Find Lines with N occurrences of a char

I have a txt file that I’m trying to import as flat file into SQL2008 that looks like this:
“123456”,”some text”
“543210”,”some more text”
“111223”,”other text”
etc…
The file has more than 300.000 rows and the text is large (usually 200-500 chars), so scanning the file by hand is very time consuming and prone to error. Other similar (and even more complex files) were successfully imported.
The problem with this one, is that “some lines” contain quotes in the text… (this came from an export from an old SuperBase DB that didn’t let you specify a text quantifier, there’s nothing I can do with the file other than clear it and try to import it).
So the “offending” lines look like this:
“123456”,”this text “contains” a quote”
“543210”,”And the “above” text is bad”
etc…
You can see the problem here.
Now, 300.000 is not too much if I could perform a search using a text editor that can use regex, I’d manually remove the quotes from each line. The problem is not the number of offending lines, but the impossibility to find them with a simple search. I’m sure there are less than 500, but spread those in a 300.000 lines txt file and you know what I mean.
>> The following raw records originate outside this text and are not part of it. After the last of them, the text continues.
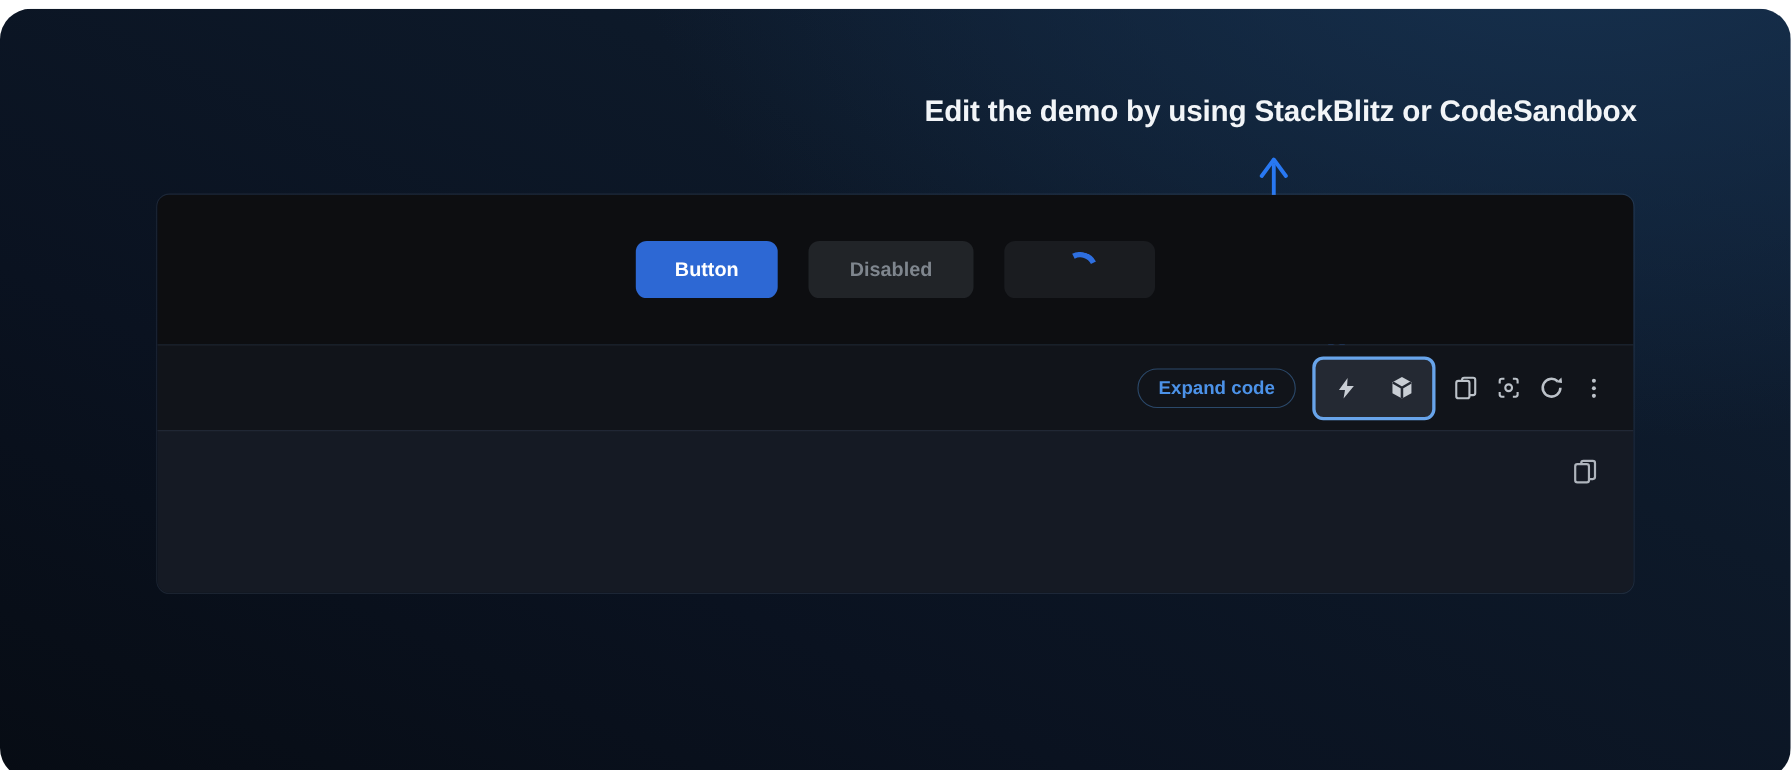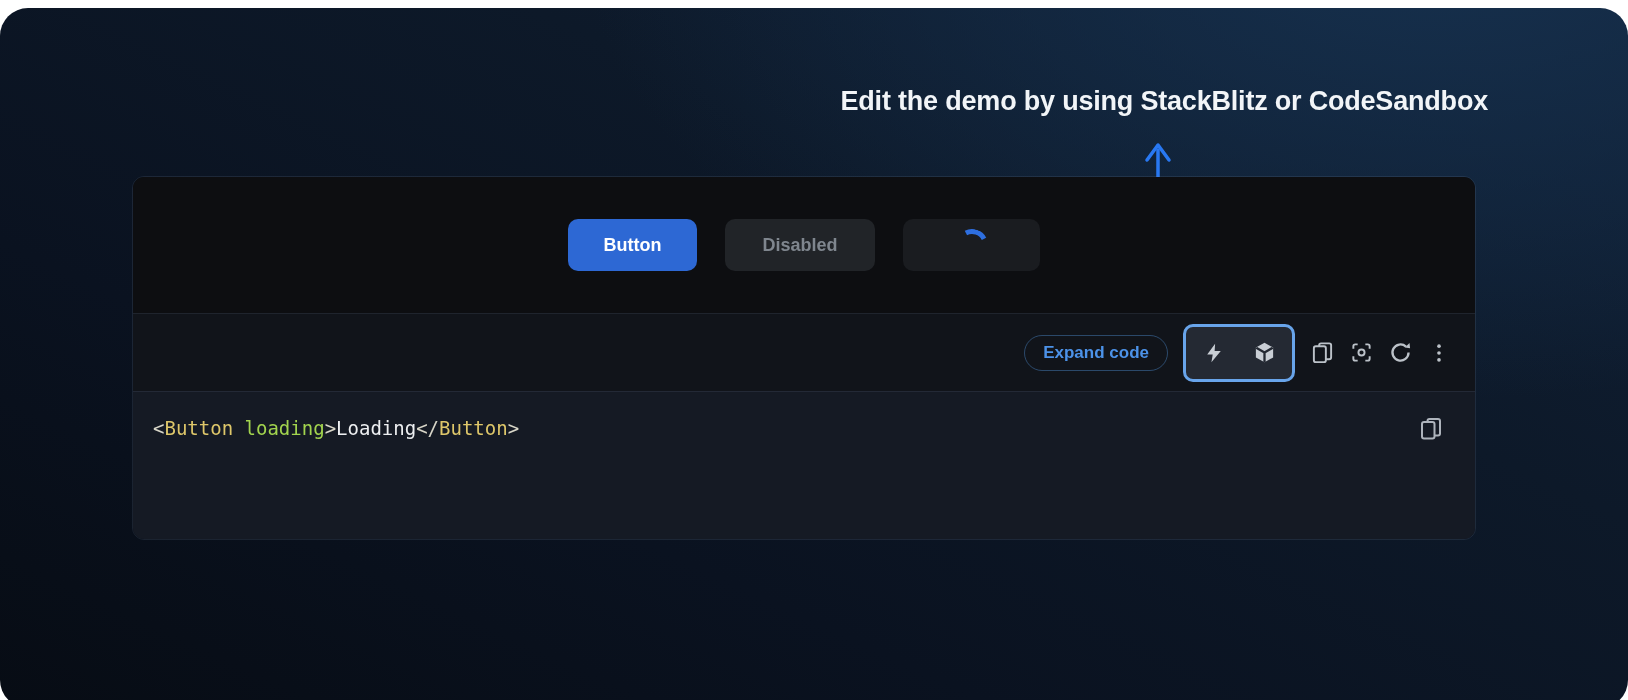"Button" .card { left: 132px -> 142px }
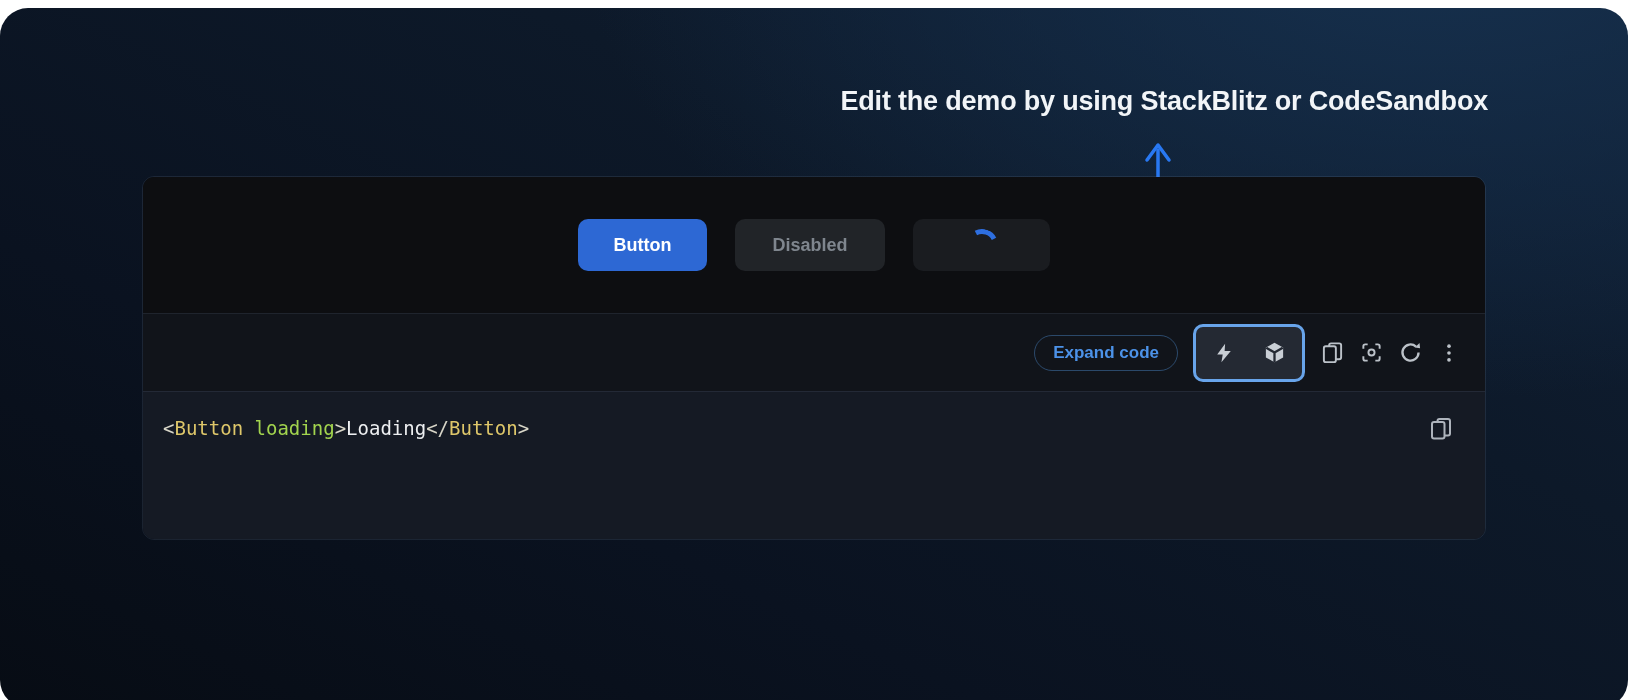"<Button loading>Loading</Button>" div.code-line { html: <div><span>&lt;</span><span>Button</span><span> </span><span>loading</span><span>&gt;</span><span>Loading</span><span>&lt;/</span><span>Button</span><span>&gt;</span></div> -> none }
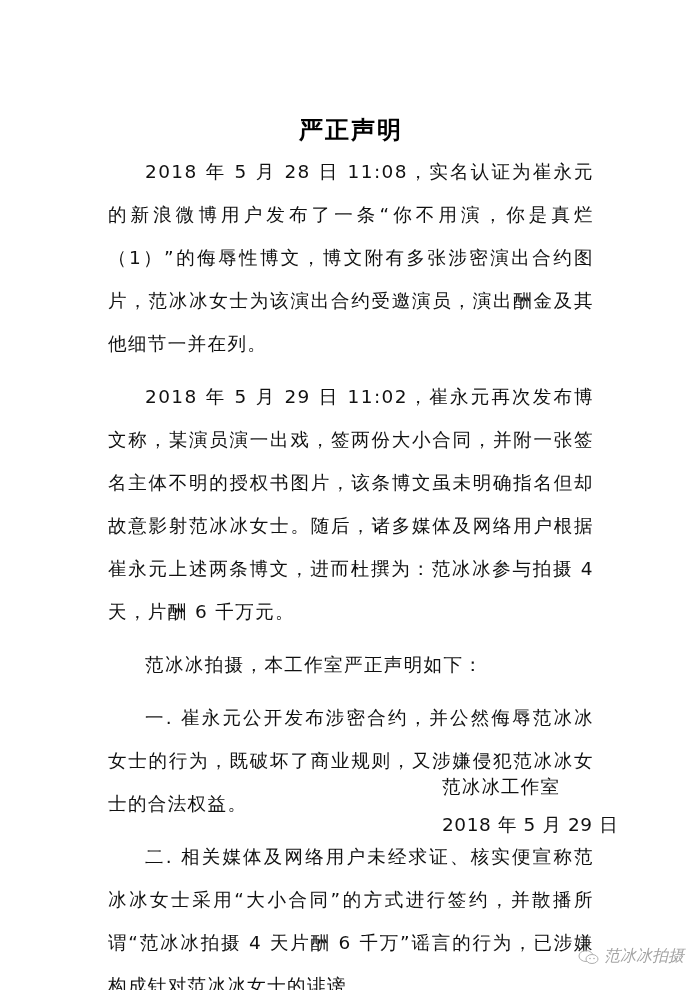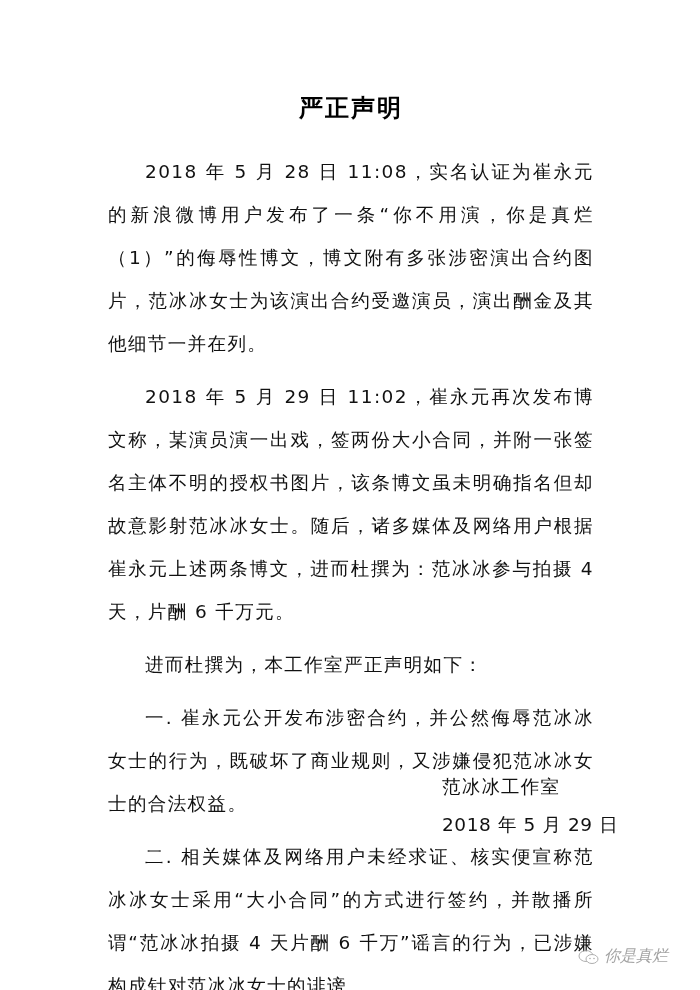"严正声明" .title { top: 92px -> 114px }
Based upon that, what would be the best regex I could use to identify these lines?
My first thought is: Tell me which lines contain more than 4 quotes (“).
But I couldn’t come up with anything (I’m not good at Regex beyond the basics).
this pattern ^("[^"]+){4,} will match "lines containing more than 4 quotes"
you can experiment with replacing 4 with 5 or more, depending on your data.
I think that you can be more direct with a Regex than you're planning to be. Depending on your dialect of Regex, something like this should do it:
^"\d+",".*".*"
You could also use a regex to remove the outside quotes and use a better delimeter instead. For example, search for ^"([0-9]+)","(.*)"$ and replace it with \1+++++DELIM+++++\2.
Of course, this doesn't directly answer your question, but it might solve the problem.